Felipe Magno de Almeida wrote:
On Fri, Dec 18, 2009 at 6:11 AM, Emil Dotchevski <emildotchevski@gmail.com> wrote:
On Thu, Dec 17, 2009 at 11:17 PM, Dean Michael Berris <mikhailberis@gmail.com> wrote:
[snip]
Really? I thought this was implementation-defined?
Sure, but it is specified that if you reinterpret_cast from T1* to T2*, then reinterpret_cast the resulting T2* back to T1*, you'll get the original value (as long as T2 doesn't have stricter alignment requirements.)
But nothing else is guaranteed. The compiler might very well increment it by one byte when casting to T2 and then decrement it when casting it back.

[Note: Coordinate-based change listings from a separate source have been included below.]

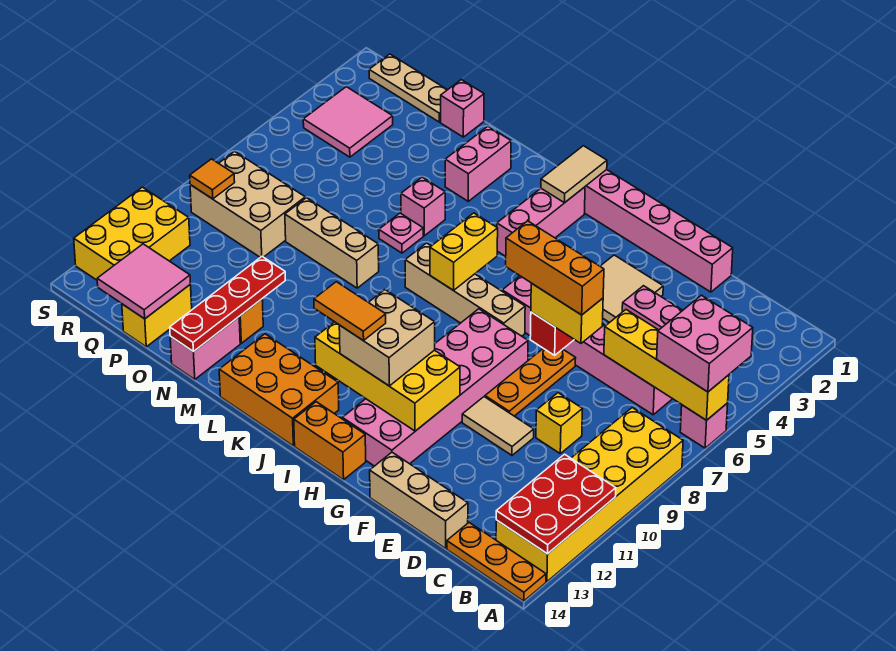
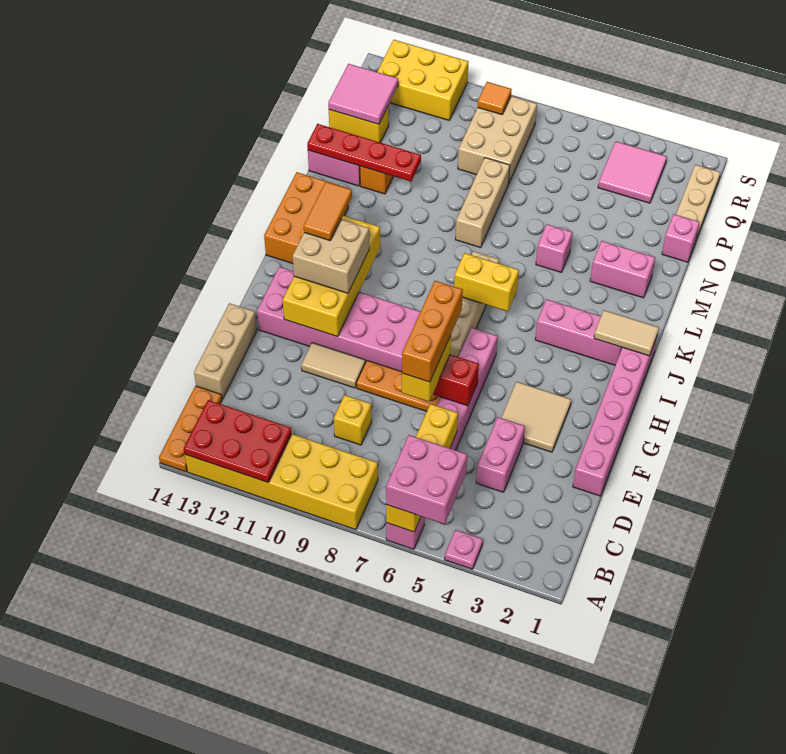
tan tile E10:F10 level 1 -> tan tile F10:F11 level 1
orange brick H14:I14 level 1 -> none
pink plate M6 level 1 -> pink plate A4 level 1

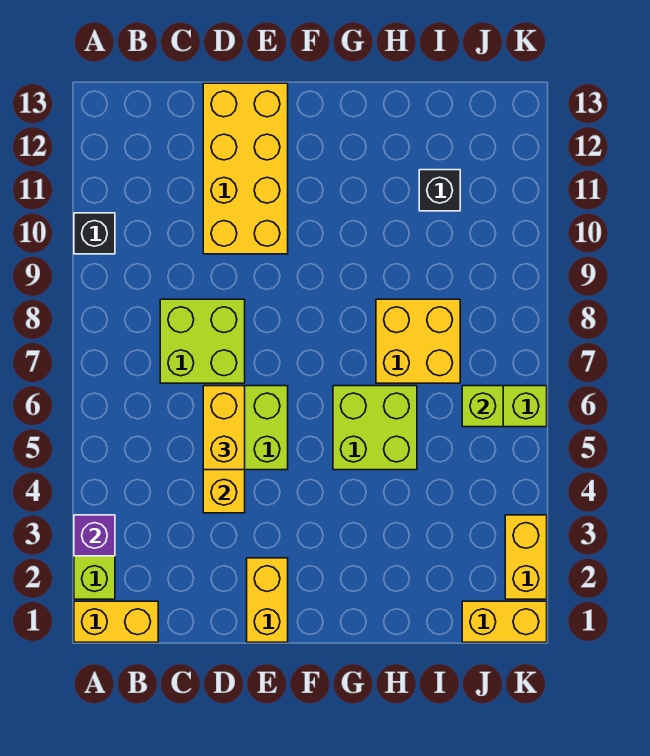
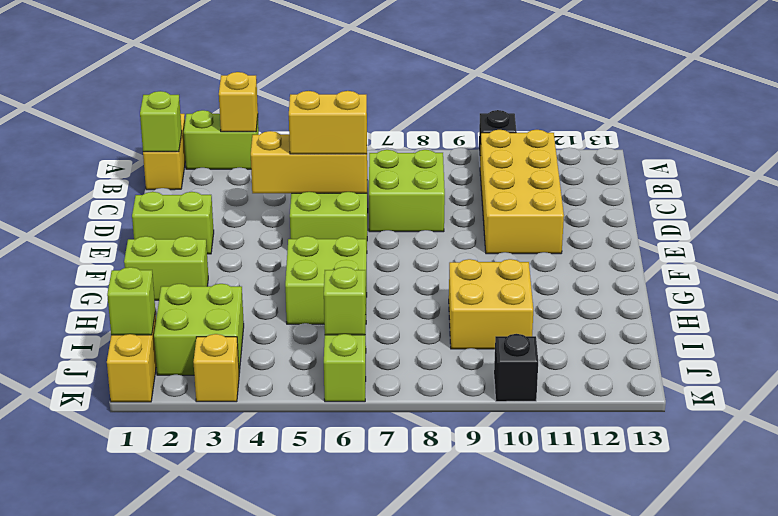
purple brick A3 level 2 -> yellow brick A3 level 2
none -> lime brick B1 level 2
yellow brick D10:E13 level 1 -> yellow brick B10:E11 level 1
yellow brick E1:E2 level 1 -> lime brick E1:E2 level 1
none -> lime brick G1:G2 level 1
yellow brick H7:I8 level 1 -> yellow brick H9:I10 level 1
none -> lime brick I2:J3 level 1
black brick I11 level 1 -> black brick K10 level 1
none -> lime brick J1 level 2
yellow brick K2:K3 level 1 -> yellow brick K3 level 1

It is perfectly valid behavior for reinterpret_cast.
Maybe, in principle, but if you try to write such a compiler you'll find that it isn't as easy, even if we dismiss C compatibility as a concern and stick to C++03. (In the latest C++0x draft reinterpret_cast for pointers to standard layout types is defined to do the static_cast dance.)
IMO we should be using static_cast<T2*>(static_cast<void*>(x)) which is not implementation-defined.
There isn't much difference. In practice, the two do the same thing. g++ should issue the same warning for both; it doesn't because the current frontend isn't smart enough to see through the intermediate void*.